We quickly adopted this same attitude in Squamish. We patiently waited and with the diligent use of technology and a little bit of knowledge about how the weather moves up the valley we were able to spot those “better” times and find the best times to ride. We also had times when the rain was just too much and decided not to ride, and that was ok too. It goes back to the same surfer attitude about accepting the good with the bad and making the most of every opportunity.

Understanding the weather is also about understanding the terrain and how it responds to the wet. There is going to be some places in the world where wet trails mean no riding but in Squamish we found that to be less of the case.
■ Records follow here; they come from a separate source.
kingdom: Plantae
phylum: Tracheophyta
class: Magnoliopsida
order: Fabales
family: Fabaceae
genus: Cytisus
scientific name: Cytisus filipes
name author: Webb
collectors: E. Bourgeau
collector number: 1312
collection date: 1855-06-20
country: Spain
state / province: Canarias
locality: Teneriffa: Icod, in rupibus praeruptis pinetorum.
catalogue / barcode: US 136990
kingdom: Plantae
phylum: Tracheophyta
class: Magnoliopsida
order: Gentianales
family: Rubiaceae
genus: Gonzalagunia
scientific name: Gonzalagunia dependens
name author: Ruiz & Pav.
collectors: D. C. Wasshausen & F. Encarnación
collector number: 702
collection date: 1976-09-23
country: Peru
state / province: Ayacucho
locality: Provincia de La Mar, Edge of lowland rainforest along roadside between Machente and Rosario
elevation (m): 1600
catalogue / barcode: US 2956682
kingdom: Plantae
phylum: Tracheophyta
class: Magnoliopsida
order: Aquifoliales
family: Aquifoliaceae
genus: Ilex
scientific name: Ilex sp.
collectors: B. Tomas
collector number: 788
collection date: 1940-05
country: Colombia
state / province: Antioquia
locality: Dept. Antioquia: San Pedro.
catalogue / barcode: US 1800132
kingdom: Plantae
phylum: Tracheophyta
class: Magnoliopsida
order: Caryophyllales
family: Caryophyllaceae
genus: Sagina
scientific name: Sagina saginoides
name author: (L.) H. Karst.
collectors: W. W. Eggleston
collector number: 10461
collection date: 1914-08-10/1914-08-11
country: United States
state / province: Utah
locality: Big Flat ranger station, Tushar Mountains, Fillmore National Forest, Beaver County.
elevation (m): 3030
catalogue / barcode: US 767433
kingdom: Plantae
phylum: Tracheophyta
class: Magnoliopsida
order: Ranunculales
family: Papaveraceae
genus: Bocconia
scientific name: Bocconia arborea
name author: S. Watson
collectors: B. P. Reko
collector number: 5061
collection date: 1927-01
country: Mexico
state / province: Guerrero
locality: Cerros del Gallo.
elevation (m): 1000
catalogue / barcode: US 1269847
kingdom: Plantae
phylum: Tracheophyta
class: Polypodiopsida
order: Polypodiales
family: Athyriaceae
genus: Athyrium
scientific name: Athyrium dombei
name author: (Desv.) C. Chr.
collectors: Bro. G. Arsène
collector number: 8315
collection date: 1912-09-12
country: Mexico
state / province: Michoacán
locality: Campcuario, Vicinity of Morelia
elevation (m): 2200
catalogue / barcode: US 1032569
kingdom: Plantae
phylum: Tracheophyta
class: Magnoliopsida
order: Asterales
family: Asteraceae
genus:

As it rains a lot in Squamish nature has adapted over the zillions of years and the landscape and soil handles the wet pretty well with little to no mud or trails to avoid. Plus, the local trail builders know a thing or two about working with moisture so we actually found that we had way more grip and traction than some of the driest places we’ve ridden in the world.

We had immense fun on the trails of Squamish and found exactly what we were looking for. Killer trails, killer fun, and the most “green” we have ever seen. It’s not always wet in Squamish but if you’re heading to a trail destination as green as Squamish, come prepared for a little water and also come prepared with a little of that surfer attitude. Beautiful green forests and trails need water so don’t get bummed about the wet as it’s what makes places like Squamish so special. Instead, be happy, find those opportunities, respect and understand the weather and nature, and work with it and not against it.